_Exercise instructions_
[1] Answer these questions about the Taryn Manning interview:
(a) Which dance outfit is Manning one-half of?
(b) Who speaks with Manning for Celebs.com?
(c) What name does Manning say she might give her CD?
[2] Copy out the part of the Taryn Manning interview starting with "Well-known for playing" and going on through "dance outfit, Boomkat.".

_Given passage_
-- START --
Well-known for playing Bukowski-esque dark angels in projects like Sons of Anarchy, Hustle & Flow, 8 Mile, and the just-released The Perfect Age of Rock & Roll, Manning puts some stilettos on that vulnerability when she straps on a Fender and wraps a horny leg around a mike stand as a solo recording artist or one-half of the gritty dance outfit, Boomkat.

In conversation with Celebs.com’s J. Rentilly, Manning is wide open, bubbly, propulsive, careening and eminently lovable, learning to fly after years in a cocoon of heartache, indentured to typecasting and a run of rough relationships.

What she wants most these days is to drop the crestfallen routine and send in the clowns; Manning’s ready to make ‘em laugh. It’s about time, she says.

Celebs.com: “Fearless” is a word that seems to well describe you.

Taryn Manning: Thank you very much. I’ll take that as a compliment. Fear can totally sabotage us. But I do have to admit, these industries are brutal. It’s been up and down. There have been times I’ve lost my balls, if you will. I don’t like that side of me. I feel like, just recently, I’ve gotten it all back together and “fearless” definitely applies again. With filmmaking especially, I just shut everything out and I just go for it, man.

Celebs: How do you do that?

TM: Maybe its just a natural progression of maturity, but also, to be honest with you, this is the first time in a long time I’ve been totally single, like with nobody influencing me or any kind of man telling me what I do. I am so fearless and kind of like a butterfly, and so a lot of men want to control that. When you try and capture me, I don’t do well under those circumstances. I think fearless for me now has a lot to do with being single.

Celebs: That kind of change must influence your creativity. Will we be hearing a liberated Taryn on your forthcoming CD?

TM: I think I might name my CD Freedom, because I do feel free again. I’m not a prisoner anymore of my own mind, and I’ve really accepted that I’ve been typecast as an actress as a certain kind of girl. For a long time, that really pissed me off. I always wondered, why won’t they let me play these other kinds of roles? And then I realized: it’s because I’m a freaking musician. I can’t hide that spirit in me. I need to quit trying to hide it. So I’ve accepted it. I feel like I’ve been reborn, almost. I’m very excited. I have these butterflies in my stomach that really good stuff is coming for me.
-- END --
_Source data_
-- START --
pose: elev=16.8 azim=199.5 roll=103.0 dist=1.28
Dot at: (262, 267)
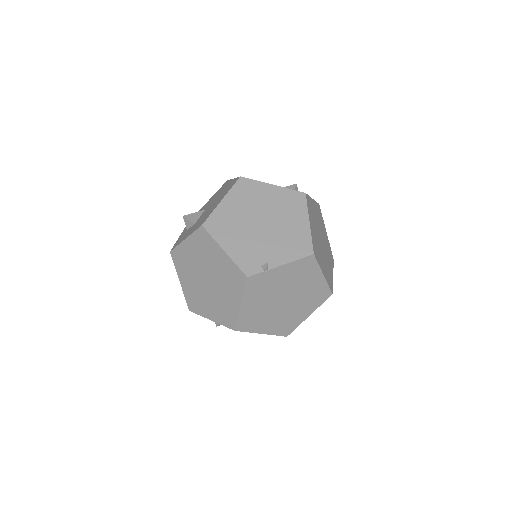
-- END --
_Full solutions_
[1]
(a) Boomkat
(b) J. Rentilly
(c) Freedom

[2]
Well-known for playing Bukowski-esque dark angels in projects like Sons of Anarchy, Hustle & Flow, 8 Mile, and the just-released The Perfect Age of Rock & Roll, Manning puts some stilettos on that vulnerability when she straps on a Fender and wraps a horny leg around a mike stand as a solo recording artist or one-half of the gritty dance outfit, Boomkat.